Ce qu’il est convenu d’appeler « l’affaire DSK » constitue un événement à plusieurs égards. Si les faits dont l’ex-directeur du FMI est accusé ne sont pas avérés, ce n’est pas le cas des réactions que son arrestation a provoquées en France : on a assisté à un déchaînement inouï parmi l’élite politique et médiatique, rappelant à celles et ceux qui l’avaient oubliée la profondeur des préjugés sexistes dans la société française, mettant à nu la réalité très concrète de l’oppression que les femmes subissent (combinée ici à l’oppression de classe et de race), la position subordonnée à laquelle elles sont assignées, la situation discriminatoire qu’elles connaissent du point de vue des droits et les violences qui leur sont faites.
Elle constitue également un événement pour le Parti socialiste. DSK était le favori d’un PS obnubilé par les sondages. Ses amis ont expliqué à quel point son retrait de la course était dommageable. Manuel Valls indique sur son blog qu’il incarnait « la meilleure réponse aux attentes des Français – stature internationale, expertise reconnue dans la mécanique de la mondialisation, responsabilité, justice sociale ». On serait prêt à lui concéder les deux premières caractéristiques. Mais Valls enfonce le clou : DSK était selon lui le candidat de « la gauche moderne et populaire ». Cela tombe sous le sens. Le PS s’était choisi un candidat sur mesure, directeur de l’organisation chargée d’affamer les peuples (peuples du Sud jusqu’en 2008, peuples tout court depuis) au nom de l’efficacité économique, entretenant une forte proximité avec le grand patronat, capable de sortir un million de dollars pour sortir de prison, et de dépenser des sommes vertigineuses chaque jour de sa luxueuse liberté surveillée. Mais épris de « justice sociale » et incarnant une « gauche populaire », évidemment.
Mais DSK disparu, que devient son héritage politique ? DSK a des héritiers directs, dont certains, Valls, Moscovici, ne font pas mystère de leur intention de prendre la place laissée vide si les conditions étaient réunies. La droite du PS entend évidemment être représentée d’une manière ou d’une autre. Mais il semble qu’un accord avec Aubry ne soit pas hors de portée, fondé sur le deal de non-concurrence passé antérieurement entre la première secrétaire et le favori à propos des primaires. Difficile, dès lors, de dire qui sera effectivement en position de revendiquer l’héritage. Mais l’essentiel n’est pas là. Nous avions signalé, dans les colonnes de l’hebdomadaire, à quel point le programme du PS était « FMI compatible ». Mais c’est ce même programme qui a été adopté le 28 mai dans une belle unanimité. François Hollande a d’ailleurs fini par le voter, après avoir beaucoup critiqué le fait qu’il s’agit selon lui d’un catalogue de promesses que le PS ne sera pas en mesure de tenir.

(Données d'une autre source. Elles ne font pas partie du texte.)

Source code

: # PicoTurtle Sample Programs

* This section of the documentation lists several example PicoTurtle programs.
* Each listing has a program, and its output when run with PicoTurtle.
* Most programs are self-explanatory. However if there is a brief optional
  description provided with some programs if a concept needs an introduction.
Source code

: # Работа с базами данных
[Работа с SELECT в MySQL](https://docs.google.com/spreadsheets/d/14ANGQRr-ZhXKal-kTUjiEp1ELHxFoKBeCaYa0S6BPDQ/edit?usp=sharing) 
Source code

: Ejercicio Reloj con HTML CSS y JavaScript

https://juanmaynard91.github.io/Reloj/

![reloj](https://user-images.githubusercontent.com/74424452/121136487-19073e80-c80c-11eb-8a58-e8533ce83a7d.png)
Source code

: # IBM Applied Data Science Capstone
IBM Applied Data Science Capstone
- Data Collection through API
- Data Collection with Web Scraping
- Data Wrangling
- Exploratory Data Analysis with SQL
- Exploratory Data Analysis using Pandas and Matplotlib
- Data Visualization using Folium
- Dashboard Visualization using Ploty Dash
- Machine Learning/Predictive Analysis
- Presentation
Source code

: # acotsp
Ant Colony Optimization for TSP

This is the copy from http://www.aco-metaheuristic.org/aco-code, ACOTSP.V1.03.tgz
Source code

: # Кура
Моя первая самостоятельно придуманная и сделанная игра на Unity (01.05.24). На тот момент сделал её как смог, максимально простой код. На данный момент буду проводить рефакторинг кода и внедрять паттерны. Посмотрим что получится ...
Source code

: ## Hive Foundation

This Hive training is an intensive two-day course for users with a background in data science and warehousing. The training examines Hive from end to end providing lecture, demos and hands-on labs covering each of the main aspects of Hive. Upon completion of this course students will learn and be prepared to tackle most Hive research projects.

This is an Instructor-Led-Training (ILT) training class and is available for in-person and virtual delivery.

Quelles conséquences politiques en tirer ? On aurait pu considérer que le programme le moins à gauche de l’histoire du PS visait d’abord à ne pas mettre le candidat putatif en porte-à-faux. Et que la disparition de celui-ci engagerait un travail de réorientation partielle. Mais c’est visiblement plus profond. Cela renvoie à la fonction de la social-démocratie dans la période, alors que les crises imbriquées s’approfondissent. Le programme est le même parce qu’il prépare la même politique : le PS gérera la crise, comme ses homologues grecs ou espagnols, en la faisant payer au monde du travail, aux jeunes, aux femmes, aux immigréEs. Martine Aubry, également soutenue par l’aile gauche du PS, incarne sans doute, dans le parti qu’elle dirige et dans l’opinion, une gauche plus classique, avec en perspective une union de la gauche à l’ancienne telle que l’espère notamment le PCF. Mais elle ne porte pas un projet politique différent de celui de DSK (rappelons que la maire de Lille gère sa ville avec une majorité allant du Modem au PCF…).
La situation va sans nul doute renforcer le réflexe de « vote utile », au point que par exemple, au sein du PCF, certains, certes minoritaires, s’interrogent sur la légitimité d’une candidature indépendante du Front de gauche au premier tour de l’élection présidentielle.
Pour notre part, nous souhaitons évidemment la défaite de la droite mais nous voulons une gauche qui commence par défaire tout ce que la droite a fait. Avec le programme « 0 % à gauche » qui est maintenant celui du PS, on n’en prend pas exactement le chemin. Porteurs d’une alternative politique appuyée sur un programme de rupture avec le capitalisme et ses institutions, nous nous inscrivons dans la perspective d’agir avec toutes celles et ceux qui se situeront dans l’opposition de gauche à un gouvernement socialiste, qui résisteront ensemble aux mauvais coups qu’il portera aux salariéEs.